As a refresher, we are making predictions on the follow columns:

batter_df.columns

Index(['voting_year', 'year_on_ballot', 'ly_votes_pct', 'b_war', 'b_h', 'b_hr',
       'b_sb', 'b_bb', 'b_so', 'b_batting_avg', 'b_onbase_plus_slugging_plus',
       'b_home_run_perc', 'b_strikeout_perc', 'b_base_on_balls_perc',
       'b_cwpa_bat', 'b_baseout_runs', 'mvps', 'gold_gloves', 'batting_titles',
       'all_stars', 'G_p_app', 'G_c', 'G_1b', 'G_2b', 'G_3b', 'G_ss',
       'G_lf_app', 'G_cf_app', 'G_rf_app', 'G_dh'],
      dtype='object')

Before we make predictions, we process our data once more with the methods described in the unsupervised learning section. This includes reducing dimensionality with PCA, and scaling all data with a standard scaler.

# Preprocess the data with PCA and a standard scaler
scaler = StandardScaler()
scaled_data = scaler.fit_transform(batter_df)

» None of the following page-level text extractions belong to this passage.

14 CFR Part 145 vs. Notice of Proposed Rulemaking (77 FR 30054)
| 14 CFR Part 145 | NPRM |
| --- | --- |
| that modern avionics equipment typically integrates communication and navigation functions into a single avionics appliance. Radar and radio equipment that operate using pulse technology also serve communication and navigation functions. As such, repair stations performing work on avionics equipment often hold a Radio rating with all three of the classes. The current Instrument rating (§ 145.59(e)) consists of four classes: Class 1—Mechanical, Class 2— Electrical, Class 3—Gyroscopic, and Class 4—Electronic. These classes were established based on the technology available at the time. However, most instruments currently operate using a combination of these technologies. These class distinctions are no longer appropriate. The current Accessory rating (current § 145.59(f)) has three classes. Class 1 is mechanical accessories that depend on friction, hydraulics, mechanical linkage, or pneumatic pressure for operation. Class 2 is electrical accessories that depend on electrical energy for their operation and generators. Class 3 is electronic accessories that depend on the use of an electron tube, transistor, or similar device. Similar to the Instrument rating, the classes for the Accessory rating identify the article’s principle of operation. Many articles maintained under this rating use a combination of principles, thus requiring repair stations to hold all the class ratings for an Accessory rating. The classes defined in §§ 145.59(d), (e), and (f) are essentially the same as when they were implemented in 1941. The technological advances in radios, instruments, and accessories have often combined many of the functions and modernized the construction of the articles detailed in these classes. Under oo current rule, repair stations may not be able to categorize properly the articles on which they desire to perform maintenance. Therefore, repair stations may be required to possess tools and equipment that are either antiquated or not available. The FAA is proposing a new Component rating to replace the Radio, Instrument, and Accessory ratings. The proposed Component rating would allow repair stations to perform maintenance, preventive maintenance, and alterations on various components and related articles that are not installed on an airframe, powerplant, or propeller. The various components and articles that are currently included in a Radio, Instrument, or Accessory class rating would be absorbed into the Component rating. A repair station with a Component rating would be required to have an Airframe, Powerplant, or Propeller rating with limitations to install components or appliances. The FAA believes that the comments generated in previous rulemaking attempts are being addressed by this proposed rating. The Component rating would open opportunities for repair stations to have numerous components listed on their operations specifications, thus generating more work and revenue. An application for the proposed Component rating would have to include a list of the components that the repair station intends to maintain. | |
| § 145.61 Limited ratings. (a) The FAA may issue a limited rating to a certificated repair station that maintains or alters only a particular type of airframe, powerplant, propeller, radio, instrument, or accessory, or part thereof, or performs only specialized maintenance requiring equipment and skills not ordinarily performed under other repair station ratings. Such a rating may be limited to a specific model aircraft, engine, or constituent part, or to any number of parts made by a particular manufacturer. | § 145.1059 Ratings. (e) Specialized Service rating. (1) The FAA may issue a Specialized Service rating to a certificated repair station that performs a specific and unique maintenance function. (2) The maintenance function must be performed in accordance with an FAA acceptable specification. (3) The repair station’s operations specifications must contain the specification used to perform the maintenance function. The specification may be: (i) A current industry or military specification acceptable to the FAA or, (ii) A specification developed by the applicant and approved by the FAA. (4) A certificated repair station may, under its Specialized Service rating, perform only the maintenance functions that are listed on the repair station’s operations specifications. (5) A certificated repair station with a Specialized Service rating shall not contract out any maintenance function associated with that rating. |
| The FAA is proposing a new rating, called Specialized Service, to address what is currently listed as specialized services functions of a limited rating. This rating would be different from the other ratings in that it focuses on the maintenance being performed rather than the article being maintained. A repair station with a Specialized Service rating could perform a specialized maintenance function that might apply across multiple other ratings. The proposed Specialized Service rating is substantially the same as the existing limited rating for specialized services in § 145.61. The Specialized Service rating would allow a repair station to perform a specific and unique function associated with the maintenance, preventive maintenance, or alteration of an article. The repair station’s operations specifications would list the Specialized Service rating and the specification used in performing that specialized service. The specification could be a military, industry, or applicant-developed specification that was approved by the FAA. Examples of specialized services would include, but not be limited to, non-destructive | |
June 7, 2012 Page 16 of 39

# We keep 95% of the variance in our PCA decomposition
pca = PCA(n_components=.95)
decomposed_data = pca.fit_transform(scaled_data)

print(f'The processed dataframe now had the shape {decomposed_data.shape}')

The processed dataframe now had the shape (3108, 20)

As a final step before training models and making predictions, we split our data into two categories: training data and testing data. We do this so that we can ensure our models adapt well to unseen data in the future. After splitting our data into these two groups, we will train the models on the training data, before feeding it the ‘unseen’ testing data to make predictions on. These blind test results will give us the best understanding of how our model adapts to data in the future. While splitting the data, we also ensure that the proportion of succesfull elections is similar across the two splits, as the majority of our dataset is non-elections.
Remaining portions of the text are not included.